• **Request**
Write out every line of the records below word for word, but leave out the pictures.

• **Data items**
-- start --

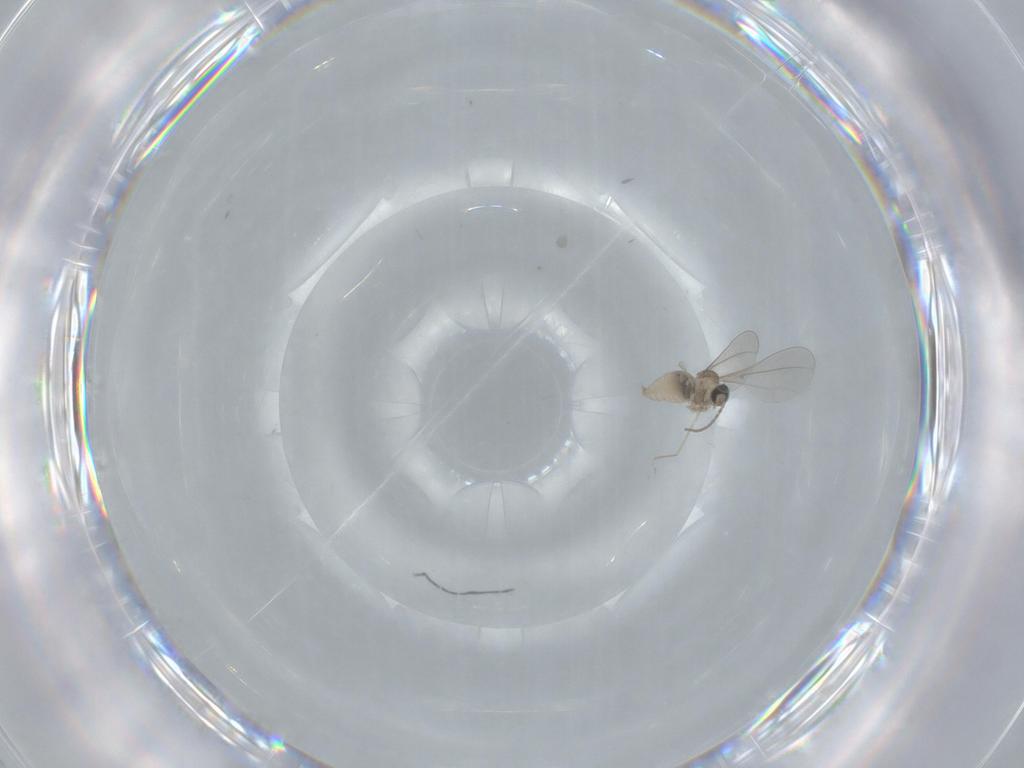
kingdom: Animalia
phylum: Arthropoda
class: Insecta
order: Diptera
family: Cecidomyiidae
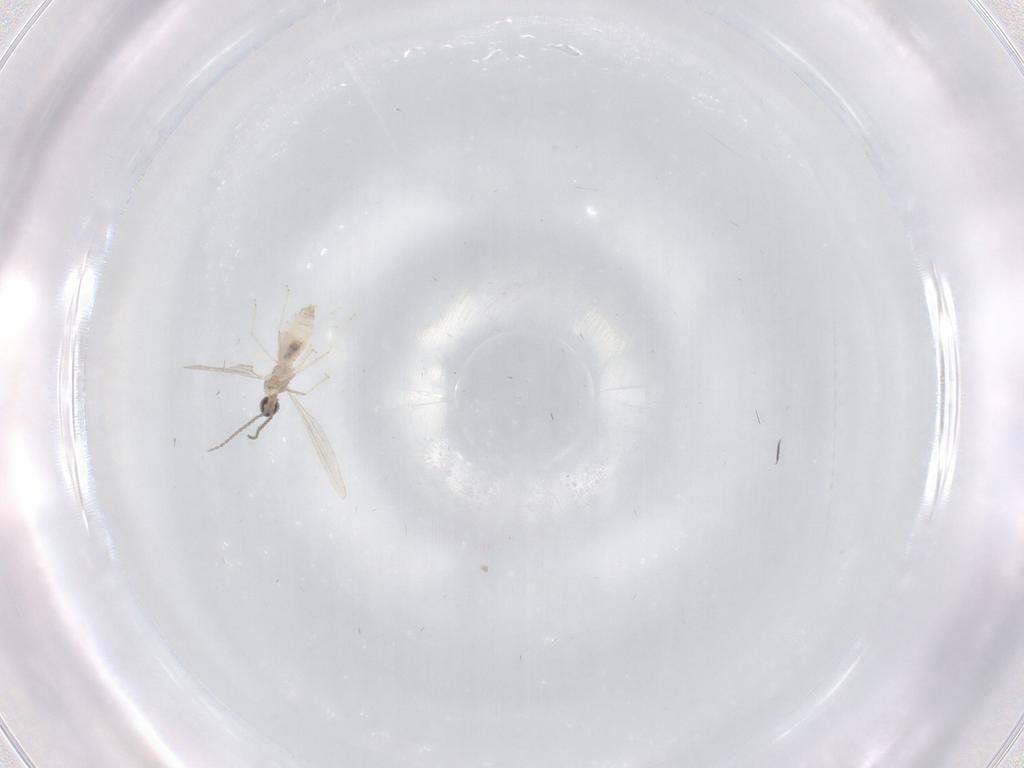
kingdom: Animalia
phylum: Arthropoda
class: Insecta
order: Diptera
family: Cecidomyiidae
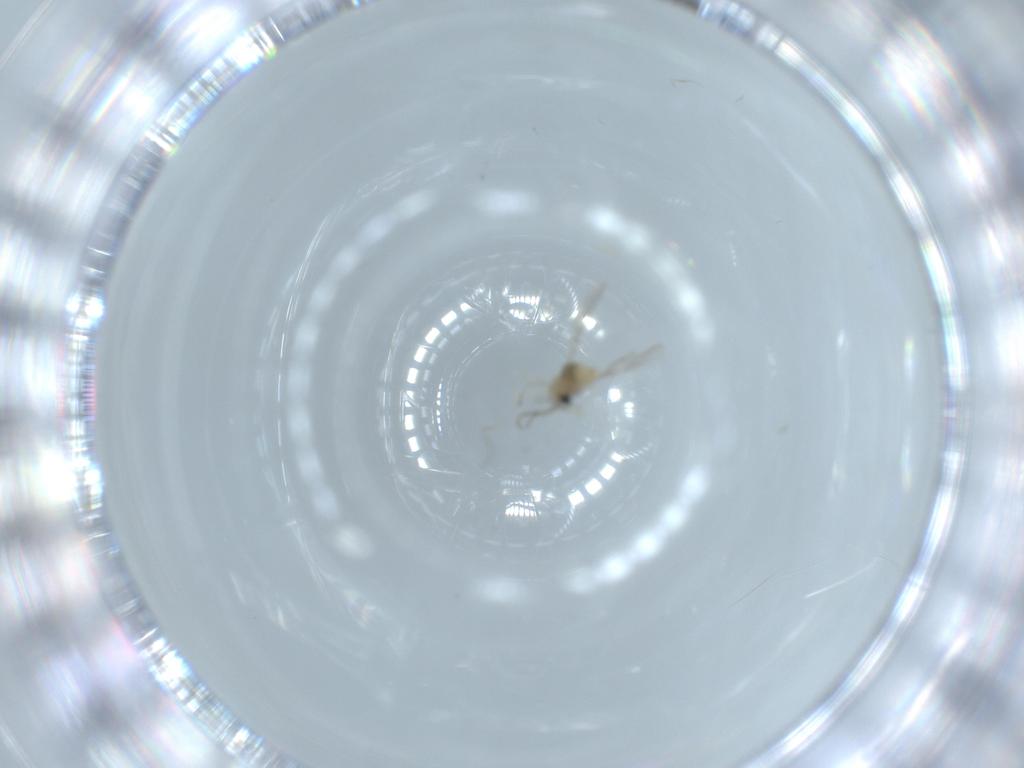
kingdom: Animalia
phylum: Arthropoda
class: Insecta
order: Diptera
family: Cecidomyiidae
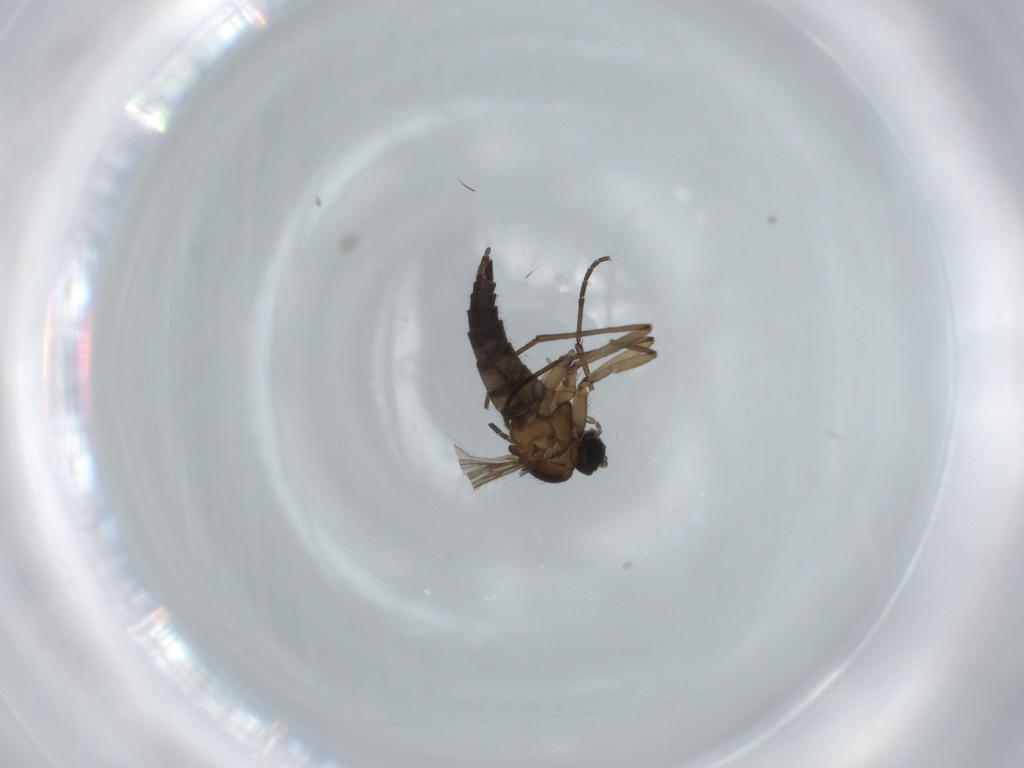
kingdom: Animalia
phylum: Arthropoda
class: Insecta
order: Diptera
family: Sciaridae
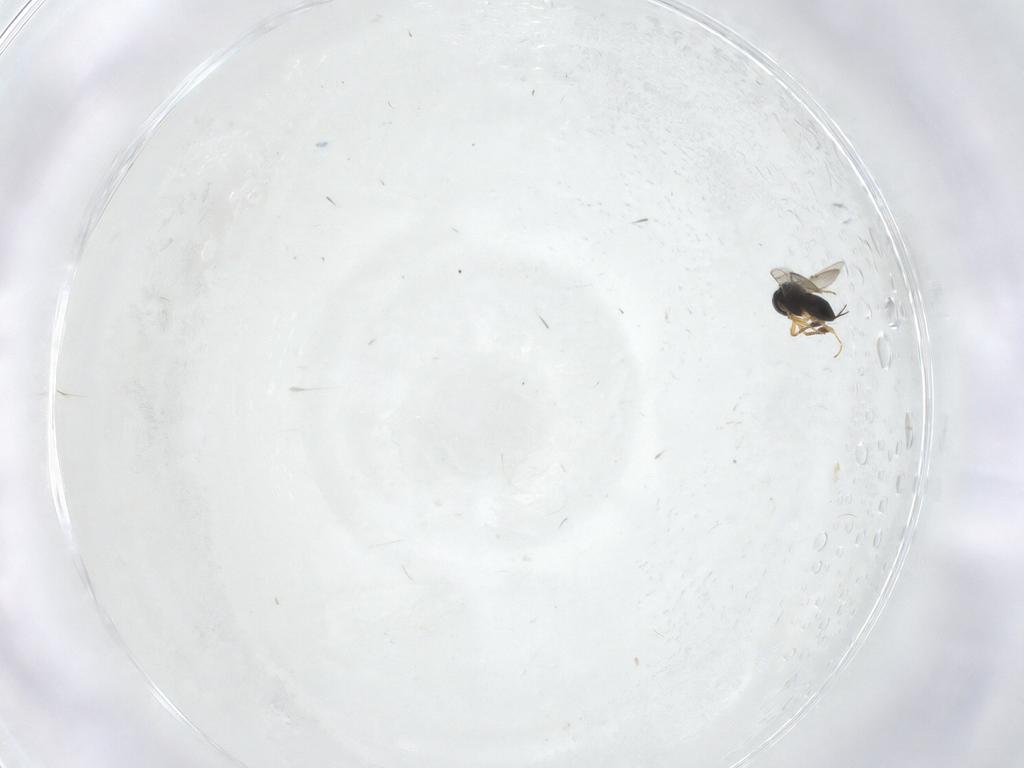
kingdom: Animalia
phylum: Arthropoda
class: Insecta
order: Hymenoptera
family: Scelionidae
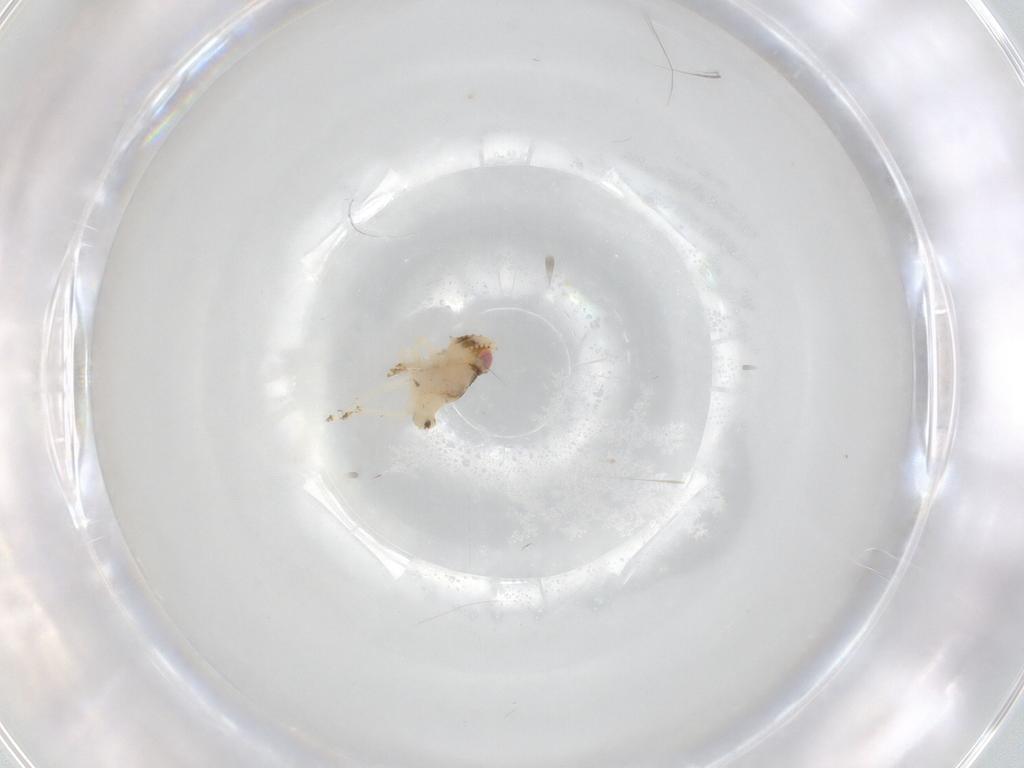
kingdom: Animalia
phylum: Arthropoda
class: Insecta
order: Hemiptera
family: Nogodinidae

-- end --

• **Written answer**
kingdom: Animalia
phylum: Arthropoda
class: Insecta
order: Diptera
family: Cecidomyiidae
kingdom: Animalia
phylum: Arthropoda
class: Insecta
order: Diptera
family: Cecidomyiidae
kingdom: Animalia
phylum: Arthropoda
class: Insecta
order: Diptera
family: Cecidomyiidae
kingdom: Animalia
phylum: Arthropoda
class: Insecta
order: Diptera
family: Sciaridae
kingdom: Animalia
phylum: Arthropoda
class: Insecta
order: Hymenoptera
family: Scelionidae
kingdom: Animalia
phylum: Arthropoda
class: Insecta
order: Hemiptera
family: Nogodinidae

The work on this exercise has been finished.